LA STRATEGIA ITALIANA PER L’INTELLIGENZA ARTIFICIALE: LUCI E OMBRE

Un primo passo verso la regolamentazione dell’utilizzo dell’intelligenza artificiale in Italia

Nel luglio 2020 una commissione di esperti del Ministero dello Sviluppo Economico (MISE) ha portato a termine l’arduo compito di delineare un piano coerente per consentire all’Italia di massimizzare i benefici derivanti dalla trasformazione digitale e tecnologica. Il risultato del lavoro in parola ha portato alla pubblicazione di un documento contenente le proposte per la strategia italiana per l’intelligenza artificiale con lo scopo precipuo di traghettare il “Bel Paese” in quella che è stata definita dal MISE una “trasformazione digitale made in Italy”.

Ciò posto, il documento pubblicato dal MISE contiene anche alcune zone d’ombra in cui si insediano i rischi insiti all’utilizzo incauto dei software AI e che inevitabilmente porgono un guanto di sfida al diritto.

Indice degli argomenti

  1. Come è regolato in Italia l’utilizzo dell’intelligenza artificiale?
  2. Intelligenza Artificiale: una breve descrizione
  3. Proposte per una strategia italiana per l’AI: l’origine
  4. Intelligenza artificiale: la sfida al diritto
    • La tutela del consumatore-utente
    • La protezione dei dati personali
    • La responsabilità civile
  5. Riflessioni conclusive

Come è regolato in Italia l’utilizzo dell’intelligenza artificiale?
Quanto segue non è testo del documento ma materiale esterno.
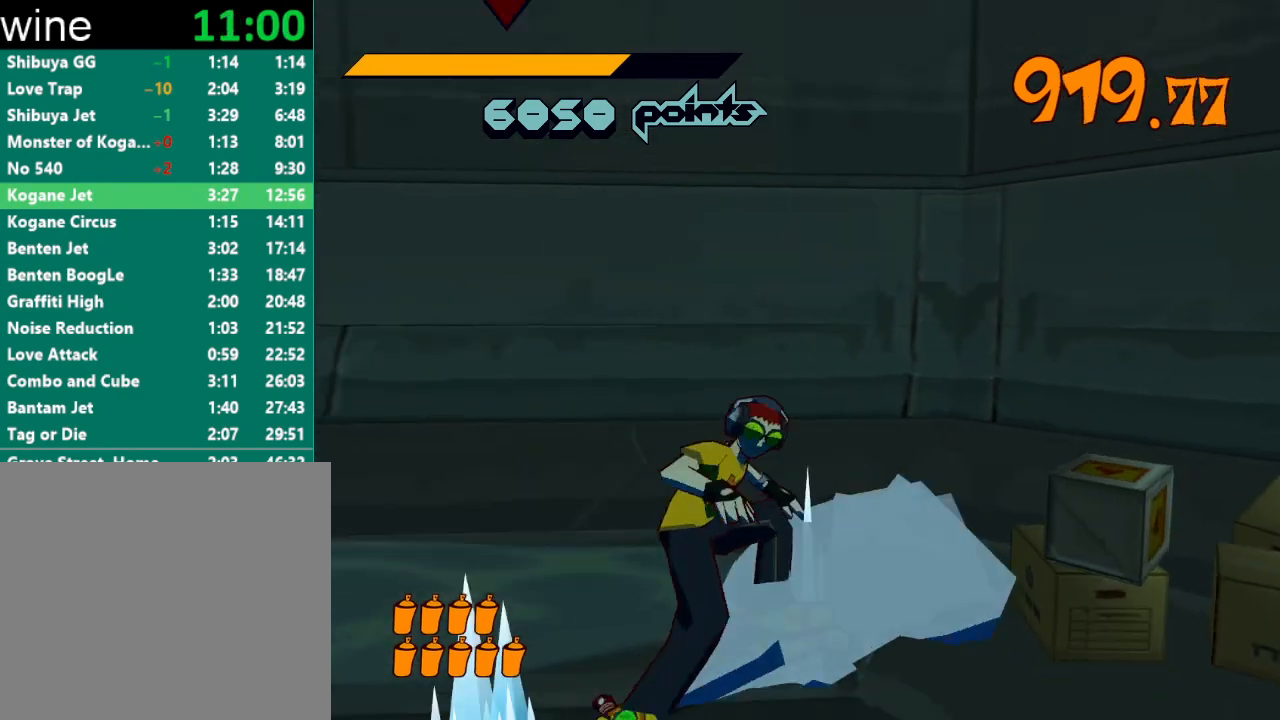
{"buttons": ["R2"], "left_stick": "up-left", "right_stick": "down-left", "events": [[100, "left_stick", "up-right"], [200, "left_stick", "up"], [233, "right_stick", "down-left"], [333, "left_stick", "up-left"], [467, "R2", "down"]]}
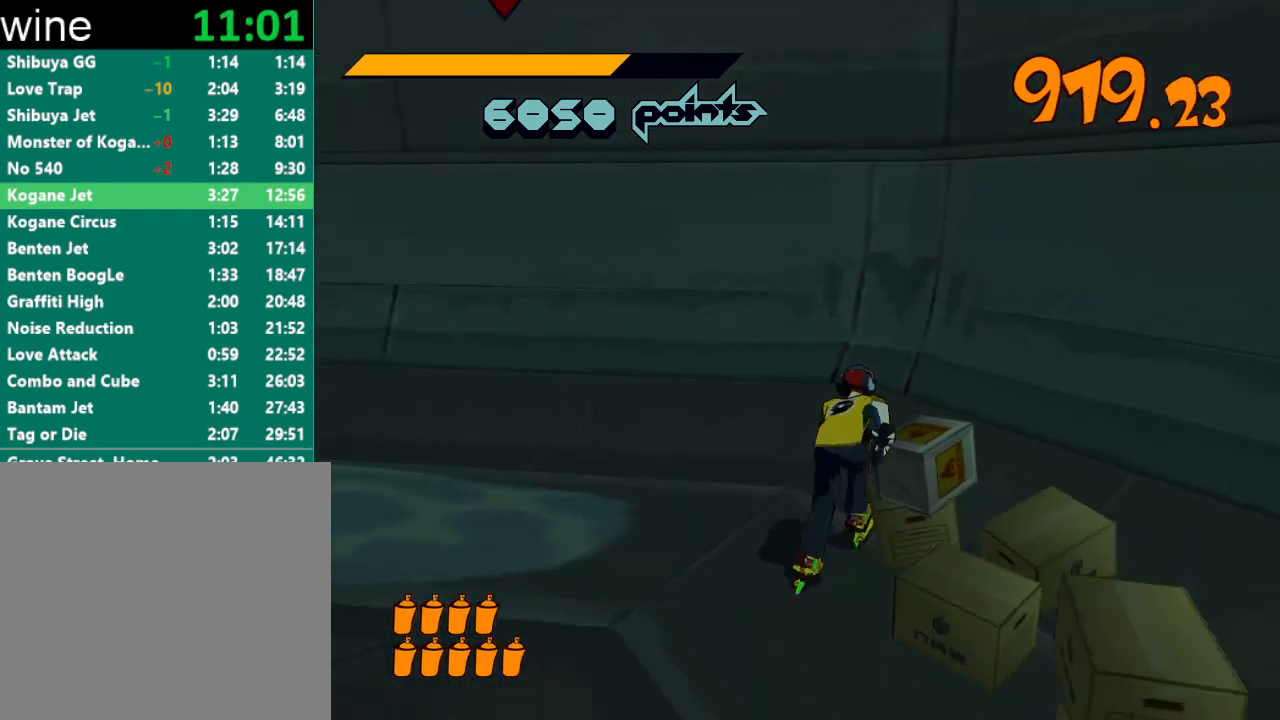
{"buttons": ["A", "R2"], "left_stick": "up-left", "right_stick": "center", "events": [[33, "right_stick", "left"], [100, "left_stick", "up"], [233, "left_stick", "up-left"], [300, "right_stick", "center"], [433, "A", "down"]]}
Il Ministero per lo Sviluppo Economico ha pubblicato lo scorso luglio un documento contenente le proposte per la strategia italiana per l’intelligenza artificiale, definendolo “giro di boa fondamentale per raggiungere una trasformazione digitale made in Italy”, e completando così il lavoro di una task force di esperti selezionati che hanno raccolto e razionalizzato le osservazioni e i suggerimenti pervenuti a seguito di una consultazione pubblica svoltasi l’anno passato.  

Il lavoro svolto dagli esperti del MISE non deve far dimenticare, tuttavia, la necessità prendere atto e di valutare i rischi insiti all’utilizzo incauto dei software AI; esemplificativamente, i rischi connessi alla possibile manipolazione dell’opinione pubblica mediante la creazione e la diffusione virale di fake news, alla responsabilità civile per i danni causati da macchine intelligenti, alla discriminazione e alla mancanza di trasparenza che potrebbero caratterizzare le decisioni prese da una macchina o, ancora, all’utilizzo in ambito militare di tali tecnologie. In altri termini, prendendo in prestito le parole della Commissione Europea “la tecnologia AI cambierà la nostra vita in positivo, ma per fare ciò è necessario che venga regolamentata in modo da presidiare ed azzerare i rischi che inevitabilmente porta con sé”.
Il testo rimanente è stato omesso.